Milk bottle manufacturer Nampak Plastics has agreed a deal for Irish-owned waste management company Greenstar to provide 6,000 tonnes of recycled plastic each year for its bottle-making process.

Nampak Plastics wants to make milk bottles with a 30% recycled content
Nampak Plastics wants to make milk bottles with a 30% recycled content
Nampak, which is based in Milton Keynes, is developing its own process to turn waste plastic bottles back into plastics suitable for its milk bottle manufacturing activities.

But even when this new Nampak “closed loop” plant opens next year, it will not provide all the recycled HDPE the company needs for its milk bottle production.

Greenstar has now agreed to be one of the companies supplying additional processed plastic flakes to Nampak. It is developing food-grade plastic reprocessing facilities through its Teesside subsidiary Waste Exchange Services (see letsrecycle.com story).

Greenstar WES will produce the HDPE flakes from plastic bottles processed by Greenstar UK's MRF operations, including bottles collected by its recently acquired collection company Verdant Group.

The Greenstar WES plant, located at Redcar, already produces optically-sorted, washed HDPE flake. Over the next few weeks it is installing Vacurema equipment to super-clean the material so it can be used for food grade applications.

Greenstar WES managing director James Donaldson said: “This contract comes just as we start the final installation of the final bits of our plant. We have been washing milk bottles for a while now and we are excited to be working with a key customer like Nampak to deliver a very technically challenging recycling process.”

MRFs

Bottles are sorted at Greenstar's facilities in Darwen, Lancashire, and Skegness, Lincolnshire. It is also building a materials recycling facility at Aldridge in the West Midlands, capable of processing 250,000 tonnes of material.

Greenstar Group chief executive Ian Wakelin said: “This contract and our recent acquisitions means that, as a group, we are now in the position to deliver world class recycling at every stage. We can take plastic waste from the householders bin, collect it and sort it and finally return it to industry.”
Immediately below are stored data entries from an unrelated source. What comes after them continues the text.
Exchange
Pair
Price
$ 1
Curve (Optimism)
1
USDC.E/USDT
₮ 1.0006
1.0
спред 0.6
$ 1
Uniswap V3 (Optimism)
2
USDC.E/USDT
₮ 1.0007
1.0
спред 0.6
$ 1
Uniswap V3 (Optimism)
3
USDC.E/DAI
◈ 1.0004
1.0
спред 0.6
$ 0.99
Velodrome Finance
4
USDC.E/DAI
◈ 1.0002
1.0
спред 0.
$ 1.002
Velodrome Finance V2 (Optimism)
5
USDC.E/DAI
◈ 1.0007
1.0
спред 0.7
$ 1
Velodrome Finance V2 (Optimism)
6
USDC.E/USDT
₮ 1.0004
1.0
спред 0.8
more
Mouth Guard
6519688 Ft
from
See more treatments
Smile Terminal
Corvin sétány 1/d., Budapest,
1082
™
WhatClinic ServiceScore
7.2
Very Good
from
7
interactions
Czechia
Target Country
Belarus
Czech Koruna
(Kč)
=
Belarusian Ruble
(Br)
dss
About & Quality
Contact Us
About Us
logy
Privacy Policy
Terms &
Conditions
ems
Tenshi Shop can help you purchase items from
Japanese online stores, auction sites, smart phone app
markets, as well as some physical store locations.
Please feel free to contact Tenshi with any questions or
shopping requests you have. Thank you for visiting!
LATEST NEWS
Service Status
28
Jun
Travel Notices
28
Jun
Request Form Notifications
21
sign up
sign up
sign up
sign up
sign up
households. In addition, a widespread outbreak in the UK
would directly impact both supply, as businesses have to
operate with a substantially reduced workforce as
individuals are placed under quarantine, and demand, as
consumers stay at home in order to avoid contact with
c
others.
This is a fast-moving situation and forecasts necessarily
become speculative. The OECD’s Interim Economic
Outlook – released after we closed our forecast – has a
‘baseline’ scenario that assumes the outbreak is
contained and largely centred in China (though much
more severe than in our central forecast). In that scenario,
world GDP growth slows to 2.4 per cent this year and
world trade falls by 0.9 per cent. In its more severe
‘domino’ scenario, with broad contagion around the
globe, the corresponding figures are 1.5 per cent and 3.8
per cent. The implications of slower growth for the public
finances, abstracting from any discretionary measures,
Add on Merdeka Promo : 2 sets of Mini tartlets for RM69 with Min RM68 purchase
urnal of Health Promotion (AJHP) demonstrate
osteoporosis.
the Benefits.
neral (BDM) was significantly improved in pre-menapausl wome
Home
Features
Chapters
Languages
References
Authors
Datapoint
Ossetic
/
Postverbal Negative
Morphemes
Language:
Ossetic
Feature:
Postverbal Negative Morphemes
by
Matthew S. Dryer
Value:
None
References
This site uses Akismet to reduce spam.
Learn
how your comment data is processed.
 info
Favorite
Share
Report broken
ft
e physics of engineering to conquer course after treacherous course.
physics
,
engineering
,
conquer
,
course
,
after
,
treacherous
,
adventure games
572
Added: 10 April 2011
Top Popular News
The 6,000 tonnes of HDPE flake from Greenstar WES will be in addition to 6,000 tonnes supplied to Nampak Plastics from Australian-owned Closed Loop London, under an agreement reached last summer (see letsrecycle.com story).

Nampak

Nampak Plastics has said it wants to use as much recycled content as possible in the two billion bottles it makes each year. It is anticipating opening a plant in 2009 to process 13,000 tonnes of waste bottles back into food-grade HDPE plastic.

Nampak was one of a number of organisations participating in a Waste and Resources Action Programme trial, which saw 60,000 recycled milk bottles hit the shelves of M&S stores and confirmed the viability of closed loop bottle recycling in the UK.

Bottles made by Nampak, with a 10% recycled content, are set to be available for general sale this summer. By 2009, the company aims to be making milk bottles with a 30% recycled content.

James Crick, Business Development Director of Nampak Plastics, said: “2007 has been a year of firsts for Nampak. We were in the project team that produced the world's first recycled content bottle, we were the first to announce plans to make recycled content bottles widely available across the UK, and plan to be the first closed loop HDPE recycler in the country.”

“With this deal, we are further underlining our commitment to be at the forefront of improving the environmental credentials of a firm consumer favourite.”